_Given text_
The user may choose to use the median probabilities in place of the
single probabilities (as in chord_output$pred). This can give more
accurate HRD probabilities, especially for samples with low mutational
load.
Note that performing the bootstrapping is computationally expensive.
Bootstrapping can be turned off by specifying do.bootstrap=F to
chordPredict().
2. Running CHORD from dataframes
To run CHORD on non-standard vcfs or from other sources, we can create
dataframes that extractSigsChord() accepts. The output can then be
passed to chordPredict().
In this part of the tutorial, we will create the required dataframes
from the example vcfs. This will thus also serve as a short
demonstration on how one could parse vcfs in R. Furthermore, we will
focus on one sample for simplicity’s sake.
SNV and indel dataframes
For SNVs and indels, a dataframe containing CHROM, POS, REF and ALT
information (i.e. a bed file like format) is required. The column names
of this dataframe can be anything; as long as the columns are in the
aforementioned order.
We can use readVcfFields() from the mutSigExtractor package to read
a vcf into R as a dataframe.
library(mutSigExtractor)
df_snv_indel <- readVcfFields('vcf/PD3905_snv_indel.vcf.gz', fields=c('CHROM','POS','REF','ALT'))
Alternatively, we can specify the vcf columns we want by index.
df_snv_indel <- readVcfFields('vcf/PD3905_snv_indel.vcf.gz', fields=c(1,2,4,5))
The dataframe shown below is in the correct format as required by CHORD.

_Work instruction_
For each statement below, say whether it agrees with the CHORD tutorial text, answering yes or no and quoting the text's deciding words exactly.
1. Bootstrapping can be switched off through an argument passed to chordPredict().
2. The SNV and indel dataframe must have columns named CHROM, POS, REF and ALT.
3. Median probabilities can be more accurate especially for samples with a high mutational load.
The listing plays no role in this exercise.

_Source material_
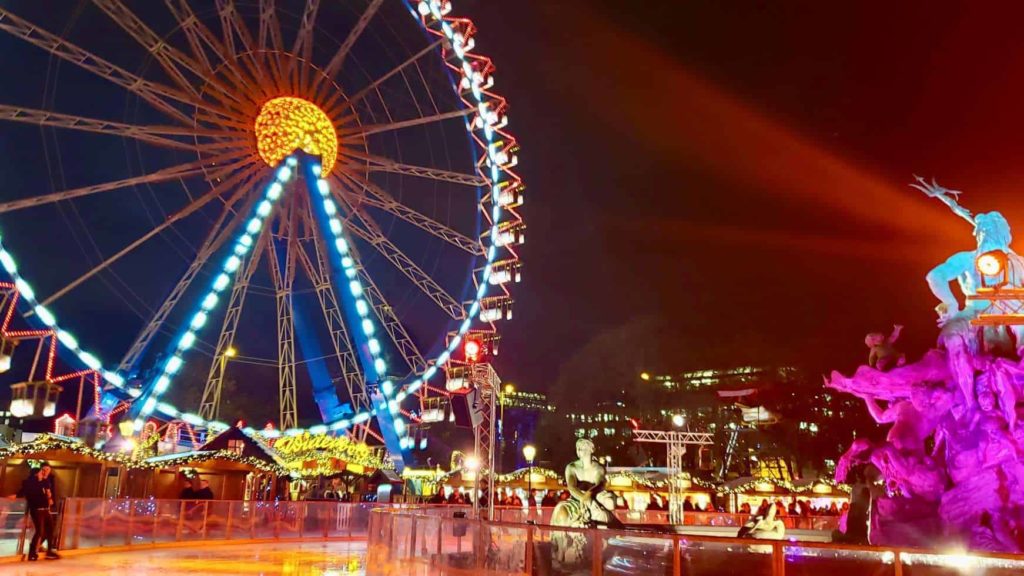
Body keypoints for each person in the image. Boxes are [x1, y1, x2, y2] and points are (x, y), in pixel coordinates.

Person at [17, 466, 59, 561]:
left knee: (50, 530)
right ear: (36, 474)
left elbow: (48, 493)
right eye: (41, 472)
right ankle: (32, 553)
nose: (43, 474)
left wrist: (49, 498)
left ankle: (49, 551)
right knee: (40, 531)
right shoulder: (29, 483)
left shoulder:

_Expected output_
1. Yes: "Bootstrapping can be turned off by specifying do.bootstrap=F to chordPredict()."
2. No: "The column names of this dataframe can be anything; as long as the columns are in the aforementioned order."
3. No: "especially for samples with low mutational load."